**What is expected**
Of all the entries below, retype only the lines from the one with "estar prejudicadas, constituindo" through the one with "grave e imediata que pode levar à morte)", exactly as they appear.

**Records contained in a dataset**
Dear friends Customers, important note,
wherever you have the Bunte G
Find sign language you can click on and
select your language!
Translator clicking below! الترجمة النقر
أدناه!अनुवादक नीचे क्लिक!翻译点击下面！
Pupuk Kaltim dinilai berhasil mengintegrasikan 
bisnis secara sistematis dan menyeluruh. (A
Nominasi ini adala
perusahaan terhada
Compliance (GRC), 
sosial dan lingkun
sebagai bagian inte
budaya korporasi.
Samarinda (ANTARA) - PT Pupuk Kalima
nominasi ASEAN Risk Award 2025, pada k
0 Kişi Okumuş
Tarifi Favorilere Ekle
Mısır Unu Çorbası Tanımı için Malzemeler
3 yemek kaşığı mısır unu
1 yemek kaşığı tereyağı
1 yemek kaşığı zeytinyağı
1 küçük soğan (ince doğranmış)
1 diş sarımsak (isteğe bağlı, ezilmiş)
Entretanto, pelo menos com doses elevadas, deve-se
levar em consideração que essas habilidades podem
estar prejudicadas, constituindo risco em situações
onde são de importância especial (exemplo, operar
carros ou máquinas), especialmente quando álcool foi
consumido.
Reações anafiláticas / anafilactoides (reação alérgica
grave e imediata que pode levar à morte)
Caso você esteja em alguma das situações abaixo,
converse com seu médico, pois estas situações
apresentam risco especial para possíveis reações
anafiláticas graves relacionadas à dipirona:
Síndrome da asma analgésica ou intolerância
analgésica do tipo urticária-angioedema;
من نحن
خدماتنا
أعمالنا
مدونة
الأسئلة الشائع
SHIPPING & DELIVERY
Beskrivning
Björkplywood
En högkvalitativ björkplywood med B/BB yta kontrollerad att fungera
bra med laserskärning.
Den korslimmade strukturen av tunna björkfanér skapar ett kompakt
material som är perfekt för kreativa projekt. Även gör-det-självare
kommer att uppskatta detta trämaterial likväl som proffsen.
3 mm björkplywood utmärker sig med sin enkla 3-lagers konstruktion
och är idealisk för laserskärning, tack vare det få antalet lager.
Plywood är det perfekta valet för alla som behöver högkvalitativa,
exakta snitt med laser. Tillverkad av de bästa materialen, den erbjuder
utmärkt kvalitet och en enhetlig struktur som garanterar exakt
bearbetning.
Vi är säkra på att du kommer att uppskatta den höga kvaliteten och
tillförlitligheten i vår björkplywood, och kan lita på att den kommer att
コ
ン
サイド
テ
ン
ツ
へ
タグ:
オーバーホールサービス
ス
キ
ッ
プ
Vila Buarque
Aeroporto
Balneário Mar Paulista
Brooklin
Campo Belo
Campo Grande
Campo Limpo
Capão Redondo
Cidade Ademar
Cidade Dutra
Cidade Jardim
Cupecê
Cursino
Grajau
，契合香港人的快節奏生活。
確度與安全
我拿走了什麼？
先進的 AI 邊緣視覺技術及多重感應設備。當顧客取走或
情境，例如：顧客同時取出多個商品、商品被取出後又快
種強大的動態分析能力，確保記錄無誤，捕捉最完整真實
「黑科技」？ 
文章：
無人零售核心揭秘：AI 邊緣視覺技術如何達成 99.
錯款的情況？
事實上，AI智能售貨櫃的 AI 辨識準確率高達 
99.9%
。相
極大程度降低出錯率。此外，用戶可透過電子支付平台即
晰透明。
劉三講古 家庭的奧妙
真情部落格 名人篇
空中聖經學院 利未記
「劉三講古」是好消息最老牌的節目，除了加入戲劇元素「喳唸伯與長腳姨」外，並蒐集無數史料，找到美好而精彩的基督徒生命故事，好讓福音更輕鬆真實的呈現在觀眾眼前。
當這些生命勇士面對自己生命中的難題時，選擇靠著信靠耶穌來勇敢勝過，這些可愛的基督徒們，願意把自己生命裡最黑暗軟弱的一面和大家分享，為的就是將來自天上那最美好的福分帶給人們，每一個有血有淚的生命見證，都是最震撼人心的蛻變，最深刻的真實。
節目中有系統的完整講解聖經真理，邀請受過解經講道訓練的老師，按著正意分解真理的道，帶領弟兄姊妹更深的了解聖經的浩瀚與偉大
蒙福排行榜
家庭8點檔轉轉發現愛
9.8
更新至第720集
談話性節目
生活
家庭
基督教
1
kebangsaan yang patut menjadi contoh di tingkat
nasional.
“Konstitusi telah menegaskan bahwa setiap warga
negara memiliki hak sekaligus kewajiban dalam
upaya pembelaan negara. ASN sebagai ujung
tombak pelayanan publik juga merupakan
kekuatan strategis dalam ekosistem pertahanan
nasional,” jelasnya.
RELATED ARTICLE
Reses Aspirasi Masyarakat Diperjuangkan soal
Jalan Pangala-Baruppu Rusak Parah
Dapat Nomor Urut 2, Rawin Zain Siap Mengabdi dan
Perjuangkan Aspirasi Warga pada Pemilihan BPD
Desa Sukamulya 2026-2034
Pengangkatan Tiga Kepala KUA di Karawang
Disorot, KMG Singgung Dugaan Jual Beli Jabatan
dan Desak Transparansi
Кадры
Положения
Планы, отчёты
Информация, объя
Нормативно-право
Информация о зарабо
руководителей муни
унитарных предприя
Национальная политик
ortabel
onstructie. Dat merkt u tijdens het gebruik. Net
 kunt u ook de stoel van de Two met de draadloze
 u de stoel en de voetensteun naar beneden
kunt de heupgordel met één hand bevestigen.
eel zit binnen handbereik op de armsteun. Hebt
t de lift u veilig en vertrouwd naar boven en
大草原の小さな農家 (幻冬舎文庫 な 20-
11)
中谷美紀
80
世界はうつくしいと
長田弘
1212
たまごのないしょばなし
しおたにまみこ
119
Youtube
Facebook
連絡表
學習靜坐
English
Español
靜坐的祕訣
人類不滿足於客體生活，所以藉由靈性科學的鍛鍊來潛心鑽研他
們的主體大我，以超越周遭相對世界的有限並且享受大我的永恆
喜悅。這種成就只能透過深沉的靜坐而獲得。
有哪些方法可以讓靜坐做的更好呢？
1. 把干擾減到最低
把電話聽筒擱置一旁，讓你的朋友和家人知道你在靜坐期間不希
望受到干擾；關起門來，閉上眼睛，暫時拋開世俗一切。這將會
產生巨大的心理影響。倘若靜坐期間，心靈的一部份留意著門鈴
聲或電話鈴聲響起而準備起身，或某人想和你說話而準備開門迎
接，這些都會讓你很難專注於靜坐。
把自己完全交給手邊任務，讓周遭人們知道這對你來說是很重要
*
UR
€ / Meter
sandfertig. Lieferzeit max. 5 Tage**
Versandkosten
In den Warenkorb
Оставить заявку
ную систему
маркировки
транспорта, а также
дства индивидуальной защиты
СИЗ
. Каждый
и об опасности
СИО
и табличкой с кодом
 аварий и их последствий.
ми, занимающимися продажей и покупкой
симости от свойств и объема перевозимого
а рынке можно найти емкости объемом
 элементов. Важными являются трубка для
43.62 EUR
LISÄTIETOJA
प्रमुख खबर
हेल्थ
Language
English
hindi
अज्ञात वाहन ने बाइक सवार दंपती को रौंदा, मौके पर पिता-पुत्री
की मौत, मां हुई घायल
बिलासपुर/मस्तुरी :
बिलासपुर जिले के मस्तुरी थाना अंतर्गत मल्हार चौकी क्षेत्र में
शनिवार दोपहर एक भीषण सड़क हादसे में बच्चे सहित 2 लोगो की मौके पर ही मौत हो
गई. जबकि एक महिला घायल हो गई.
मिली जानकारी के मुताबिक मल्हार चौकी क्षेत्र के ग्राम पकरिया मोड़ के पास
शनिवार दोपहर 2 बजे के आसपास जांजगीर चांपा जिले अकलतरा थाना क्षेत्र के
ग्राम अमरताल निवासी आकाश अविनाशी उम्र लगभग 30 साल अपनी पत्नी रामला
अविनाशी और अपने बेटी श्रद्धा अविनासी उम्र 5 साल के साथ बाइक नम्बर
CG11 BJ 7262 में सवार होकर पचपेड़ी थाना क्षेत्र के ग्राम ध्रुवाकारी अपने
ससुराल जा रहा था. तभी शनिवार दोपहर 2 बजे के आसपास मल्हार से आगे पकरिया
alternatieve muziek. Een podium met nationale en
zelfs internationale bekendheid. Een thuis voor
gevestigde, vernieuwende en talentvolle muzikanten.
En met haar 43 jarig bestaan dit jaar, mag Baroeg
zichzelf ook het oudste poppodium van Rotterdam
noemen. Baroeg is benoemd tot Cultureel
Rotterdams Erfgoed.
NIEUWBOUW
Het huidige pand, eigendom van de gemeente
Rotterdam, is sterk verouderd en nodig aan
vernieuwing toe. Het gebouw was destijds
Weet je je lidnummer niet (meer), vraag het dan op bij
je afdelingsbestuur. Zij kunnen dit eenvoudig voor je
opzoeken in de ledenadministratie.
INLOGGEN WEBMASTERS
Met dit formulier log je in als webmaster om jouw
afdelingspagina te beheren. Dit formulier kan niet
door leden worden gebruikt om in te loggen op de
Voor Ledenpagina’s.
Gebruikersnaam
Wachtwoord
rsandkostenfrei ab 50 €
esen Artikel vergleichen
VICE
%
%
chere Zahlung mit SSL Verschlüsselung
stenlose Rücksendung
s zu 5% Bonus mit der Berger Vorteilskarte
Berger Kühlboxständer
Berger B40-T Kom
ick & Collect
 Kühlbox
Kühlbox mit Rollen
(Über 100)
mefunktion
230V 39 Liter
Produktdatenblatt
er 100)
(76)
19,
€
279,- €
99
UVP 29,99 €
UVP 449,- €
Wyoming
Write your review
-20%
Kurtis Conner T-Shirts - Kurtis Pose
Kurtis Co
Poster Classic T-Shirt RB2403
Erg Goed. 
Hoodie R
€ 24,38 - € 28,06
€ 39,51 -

**Response to this exercise**
estar prejudicadas, constituindo risco em situações
onde são de importância especial (exemplo, operar
carros ou máquinas), especialmente quando álcool foi
consumido.
Reações anafiláticas / anafilactoides (reação alérgica
grave e imediata que pode levar à morte)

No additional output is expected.